The defendant's contentions regarding alleged prosecutorial misconduct during summation are unpreserved for appellate review (see CPL 470.05[2]; People v Tonge, 93 NY2d 838, 839-840; People v Rivera, 130 AD3d 655, 656). In any event, most of the challenged remarks either were fair comment on the evidence and the inferences to be drawn therefrom (see People v Gurdon, 153 AD3d 1430, 1431; People v Elder, 152 AD3d 787, 789), or were responsive to comments made by defense counsel during her summation (see People v Mairena, 160 AD3d 986, 988, affd 34 NY3d 473; People v Katzman, 161 AD3d 770, 771-772). To the extent some of the remarks were improper, they were not so "flagrant or pervasive" as to have deprived the defendant of a fair trial (People v Mapp, 188 AD3d 1260, 1261).
The defendant contends that the order of protection issued at the time of sentencing failed to credit him for jail-time served. Initially, we note that this issue is unpreserved for appellate review as the defendant did not challenge the duration of the order of protection at sentencing, or move to amend the order of protection anytime thereafter (see People v Nieves, 2 NY3d 310, 316-317; People v Ramos, 164 AD3d 922, 923). Nevertheless, we reach this issue in the exercise of our interest of justice jurisdiction (see People v Chambers, 177 AD3d 645, 646; People v Ramos, 164 AD3d 922, 923). The order of protection did not credit the defendant for time served.

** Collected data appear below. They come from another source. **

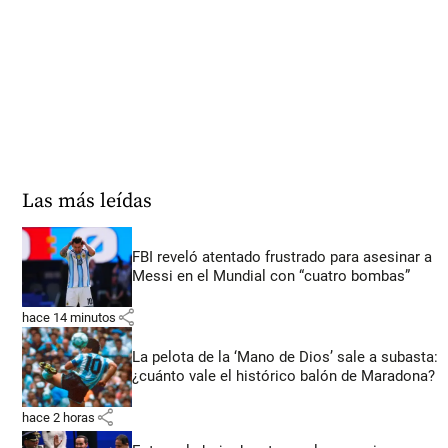
Las más leídas
FBI reveló atentado frustrado para asesinar a
Messi en el Mundial con “cuatro bombas”
share
hace 14 minutos
La pelota de la ‘Mano de Dios’ sale a subasta:
¿cuánto vale el histórico balón de Maradona?
share
hace 2 horas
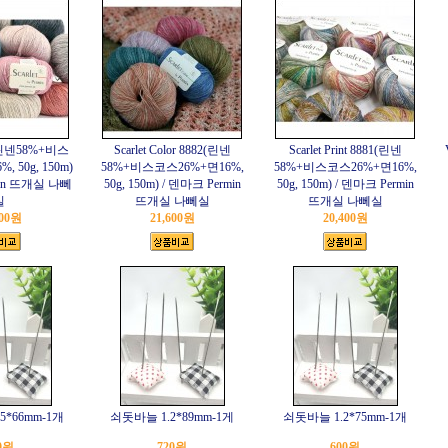
80(린넨58%+비스
Scarlet Color 8882(린넨
Scarlet Print 8881(린넨
 50g, 150m)
58%+비스코스26%+면16%,
58%+비스코스26%+면16%,
min 뜨개실 나뻬
50g, 150m) / 덴마크 Permin
50g, 150m) / 덴마크 Permin
실
뜨개실 나뻬실
뜨개실 나뻬실
400원
21,600원
20,400원
5*66mm-1개
쇠돗바늘 1.2*89mm-1게
쇠돗바늘 1.2*75mm-1개
0원
720원
600원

Accordingly, we vacate so much of the order of protection as directed that it remain in effect until and including October 18, 2052, and remit the matter to the Supreme Court, Kings County, for a new determination of the duration of the order of protection (see People v Chambers, 177 AD3d at 646; People v Gooding, 174 AD3d 642, 643).
The sentence imposed was not excessive (see People v Suitte, 90 AD2d 80).
The parties' remaining contentions are without merit.
CHAMBERS, J.P., MILLER, BARROS and CHRISTOPHER, JJ., concur.